Da Chiado Editora recebemos o seguinte comunicado:
«No seguimento da contestação pública de que foi alvo, na televisão, na imprensa escrita e na blogosfera, - nomeadamente por pessoas com responsabilidade na formação de opinião como José Pacheco Pereira e Francisco José Viegas - a decisão da Chiado Editora de suspender a publicação de “A Última Madrugada do Islão”, do escritor André Ventura, o Conselho Editorial pretende expor publicamente – e de forma definitiva para não alimentar polémicas adicionais – alguns factos que estiveram na origem da decisão anunciada no passado dia 14 de Julho de 2009.

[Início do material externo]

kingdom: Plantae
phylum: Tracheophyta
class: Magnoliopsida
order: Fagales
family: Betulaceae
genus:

Efectivamente, para além dos elementos apontados no comunicado público, a Chiado Editora tem em seu poder alguns comentários e pareceres que obrigariam qualquer editora respeitável no mundo a reflectir, a ponderar e a medir as consequências da publicação desta obra, no mercado português ou em qualquer outro mercado editorial.
Para que seja do conhecimento público, entre comentários de professores universitários, entre os quais o Professor Pablo Cortés (University of Leicester) e o Professor Olufemi Amao, (Brunel University) e membros da comunidade muçulmana que nos pediram expressamente a não divulgação dos respectivos nomes com receio de represálias, a orientação recebida vai no sentido de que “A Última Madrugada do Islão” tem um “potencial incendiário” de “consequências imprevisíveis”, pela envolvência psicológica e sexual que rodeia a figura do Profeta Maomé, assim como pela indicação de pessoas e lugares reais da Organização para a Libertação da Palestina (OLP).
Foi neste sentido (mais ainda após as já conhecidas ameaças, recebidas quando se iniciou a promoção do lançamento da obra) que o Conselho Editorial da Chiado Editora decidiu solicitar ao Sheikh David Munir, líder da Comunidade Islâmica de Lisboa, um parecer sobre o eventual conteúdo ofensivo da obra em causa e eventuais consequências da sua publicação.
A Chiado Editora respeita absolutamente a liberdade de expressão em Portugal. É por ela e em função dela que continua a trabalhar. Mas a liberdade de expressão não pode ser exercida sem ter em conta valores fundamentais como a segurança e a harmonia da comunidade. O pedido do parecer ao Sheikh David Munir, longe de consubstanciar qualquer censura prévia da Chiado Editora face à obra e ao autor, prende-se em exclusivo com uma vontade natural de procurar referenciais objectivos face aos riscos de ir contra as bases fundamentais em que assenta toda uma confissão religiosa (qualquer que seja) e a emoção dos seus fiéis. Há, na verdade, mesmo nas democracias mais avançadas, toda a diferença entre aquilo que podemos e aquilo que devemos. E quem não aprende com a História, torna-se vítima dela.»